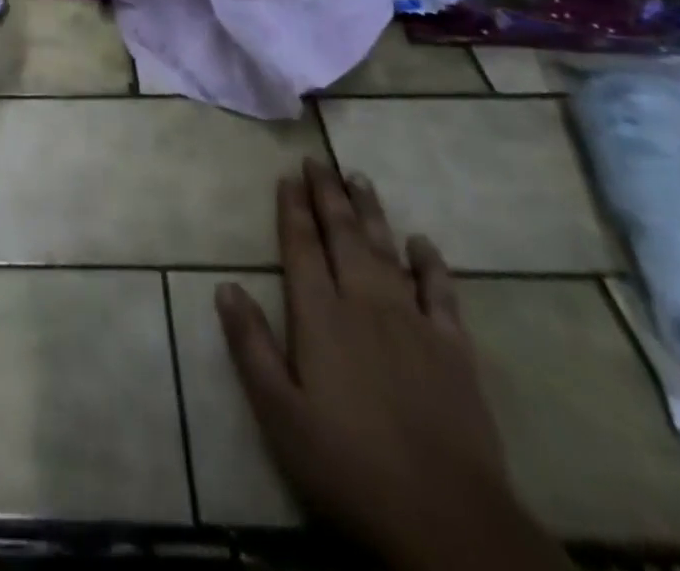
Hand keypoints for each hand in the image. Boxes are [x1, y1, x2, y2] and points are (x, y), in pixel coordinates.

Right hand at [217, 163, 564, 570]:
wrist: (447, 520)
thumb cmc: (348, 466)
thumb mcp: (280, 413)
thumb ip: (251, 346)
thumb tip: (225, 286)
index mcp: (320, 316)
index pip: (301, 246)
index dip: (292, 209)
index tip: (287, 176)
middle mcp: (364, 303)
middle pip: (342, 235)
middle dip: (327, 194)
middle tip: (318, 159)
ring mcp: (413, 322)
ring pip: (386, 250)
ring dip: (370, 212)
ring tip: (358, 178)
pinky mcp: (454, 349)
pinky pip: (441, 292)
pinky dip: (431, 263)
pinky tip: (423, 242)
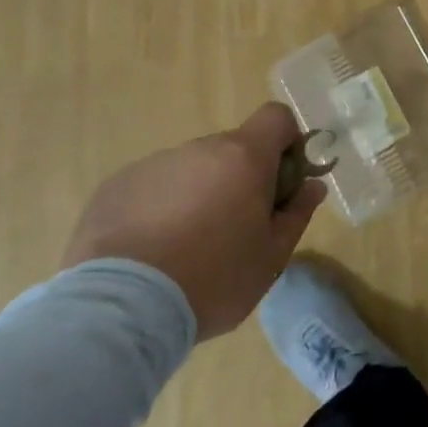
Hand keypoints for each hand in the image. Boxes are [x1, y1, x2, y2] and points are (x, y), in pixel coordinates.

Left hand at [62, 102, 324, 339]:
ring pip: (191, 169)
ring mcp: (154, 165)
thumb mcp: (271, 258)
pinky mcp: (115, 187)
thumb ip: (296, 214)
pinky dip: (158, 208)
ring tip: (183, 249)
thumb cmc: (213, 280)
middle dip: (239, 178)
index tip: (280, 183)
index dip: (285, 143)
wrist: (121, 309)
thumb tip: (312, 187)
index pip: (276, 117)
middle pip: (232, 148)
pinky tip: (149, 252)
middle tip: (233, 230)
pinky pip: (152, 187)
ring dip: (197, 194)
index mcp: (244, 157)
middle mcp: (199, 149)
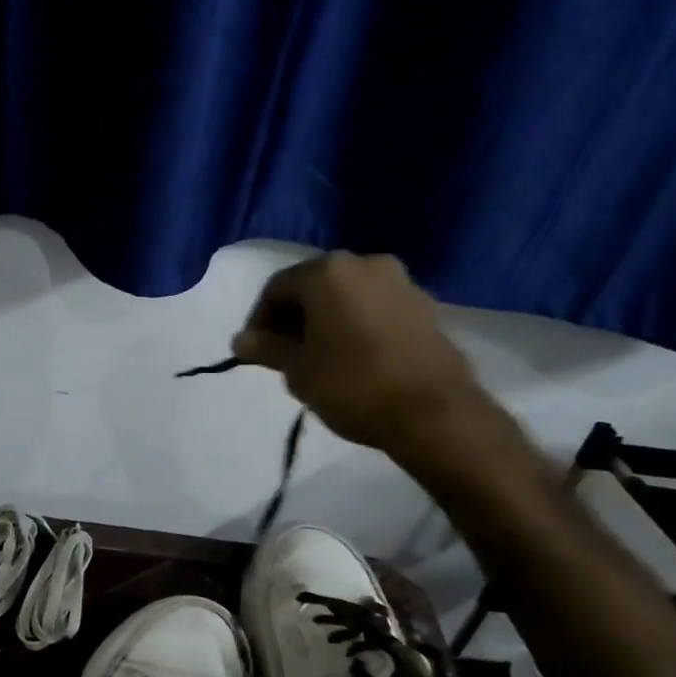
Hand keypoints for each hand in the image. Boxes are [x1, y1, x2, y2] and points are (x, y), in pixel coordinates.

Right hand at [231, 252, 479, 453]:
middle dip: (293, 319)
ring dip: (325, 322)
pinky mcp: (425, 306)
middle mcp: (365, 263)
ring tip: (318, 360)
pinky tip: (353, 359)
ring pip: (346, 297)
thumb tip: (241, 340)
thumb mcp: (298, 371)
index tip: (255, 353)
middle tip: (284, 356)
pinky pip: (375, 308)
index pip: (277, 288)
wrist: (434, 413)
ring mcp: (400, 282)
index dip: (259, 320)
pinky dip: (356, 326)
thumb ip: (267, 349)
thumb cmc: (353, 385)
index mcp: (328, 272)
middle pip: (313, 287)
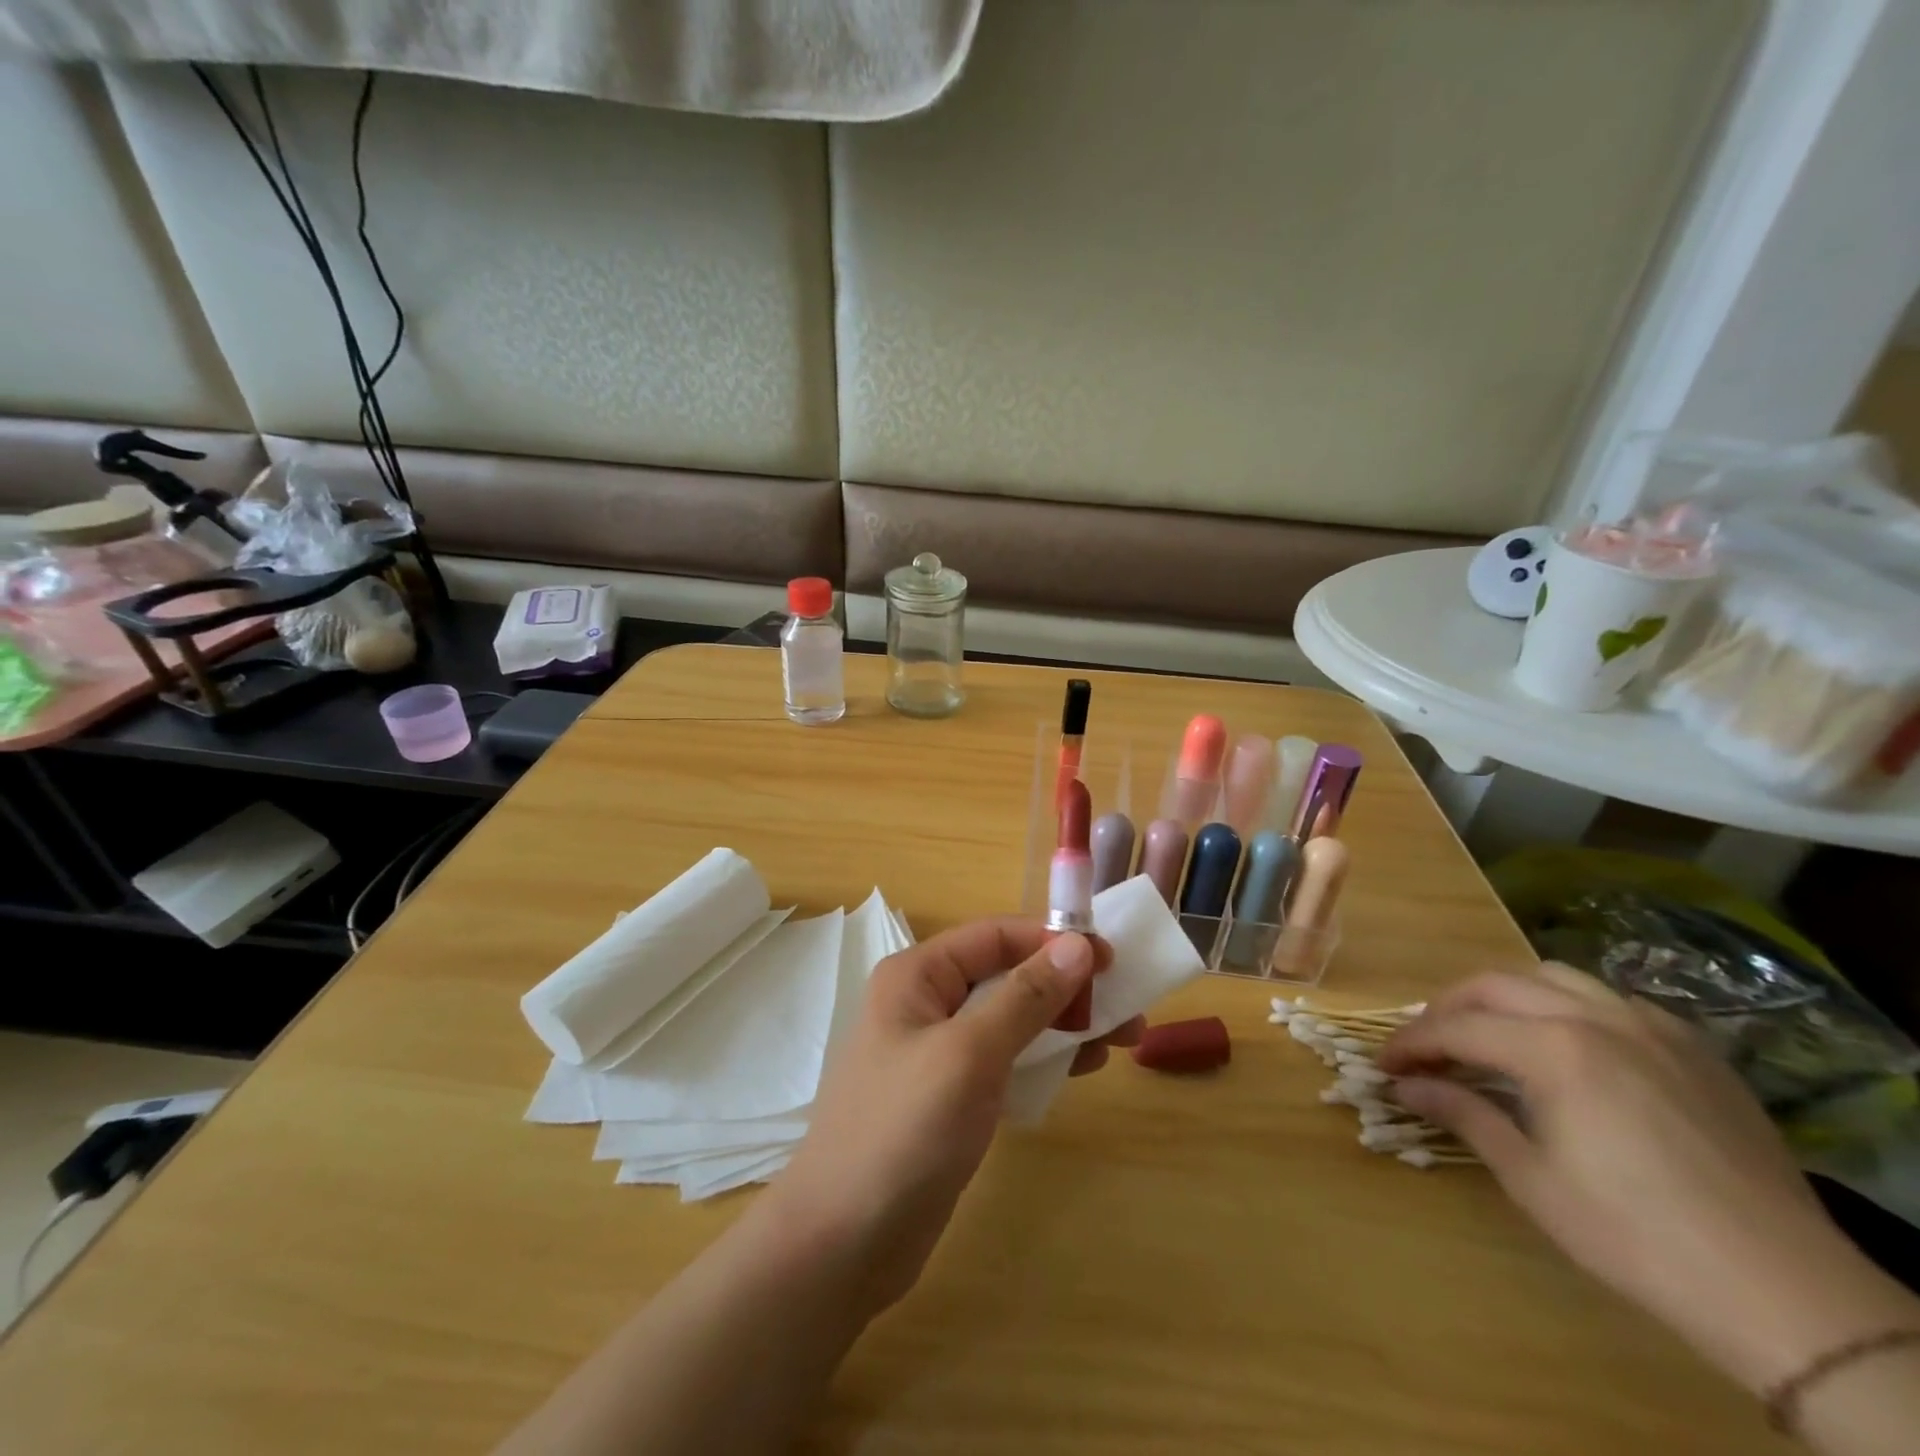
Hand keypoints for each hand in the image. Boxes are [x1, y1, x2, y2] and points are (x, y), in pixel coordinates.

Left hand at [769, 920, 1137, 1315]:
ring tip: (1118, 1042)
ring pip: (1010, 1019)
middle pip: (1007, 976)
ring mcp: (936, 1051)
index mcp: (918, 975)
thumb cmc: (905, 1130)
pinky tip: (1080, 1070)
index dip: (1053, 940)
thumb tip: (1077, 944)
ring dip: (1062, 1024)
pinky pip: (1005, 1059)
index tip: (1111, 960)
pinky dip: (1043, 1058)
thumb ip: (1026, 997)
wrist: (844, 1241)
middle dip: (1066, 987)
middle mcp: (925, 1002)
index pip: (995, 936)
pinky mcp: (950, 1095)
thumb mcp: (971, 1053)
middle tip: (1125, 1009)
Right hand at [1379, 964, 1912, 1394]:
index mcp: (1554, 1049)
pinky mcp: (1692, 1049)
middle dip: (1448, 1009)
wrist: (1785, 1292)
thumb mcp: (1532, 1180)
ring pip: (1553, 977)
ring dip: (1506, 997)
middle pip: (1496, 985)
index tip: (1384, 1065)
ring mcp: (1651, 1027)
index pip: (1456, 1027)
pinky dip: (1568, 1007)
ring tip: (1488, 1031)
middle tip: (1425, 1045)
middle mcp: (1596, 1018)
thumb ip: (1464, 1115)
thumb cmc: (1636, 1237)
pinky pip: (1612, 1001)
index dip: (1411, 1044)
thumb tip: (1406, 1087)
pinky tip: (1567, 1044)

####

Description of the task. In the data above, take the line with "ring pip: (346, 297)", the line with "index tip: (1111, 960)", and every line between, and set them down exactly without pictures.

Problem solution.
ring pip: (346, 297)
thumb tip: (241, 340)
thumb mcp: (298, 371)
index tip: (255, 353)
middle tip: (284, 356)
pinky pip: (375, 308)
index pip: (277, 288)
wrist: (434, 413)
ring mcp: (400, 282)
index dip: (259, 320)
pinky dip: (356, 326)
thumb ip: (267, 349)
thumb cmc: (353, 385)
index mcp: (328, 272)
middle pip: (313, 287)
Hand keypoints for each hand in the image. Boxes are [x1, y1, x2, y2] and points are (x, y), in pixel coordinates.

Left hand at [769, 920, 1137, 1315]:
ring tip: (1118, 1042)
ring pip: (1010, 1019)
middle pip: (1007, 976)
ring mcp: (936, 1051)
index mcp: (918, 975)
thumb cmc: (905, 1130)
pinky tip: (1080, 1070)
index dip: (1053, 940)
thumb tip: (1077, 944)
ring dip: (1062, 1024)
pinky pip: (1005, 1059)
index tip: (1111, 960)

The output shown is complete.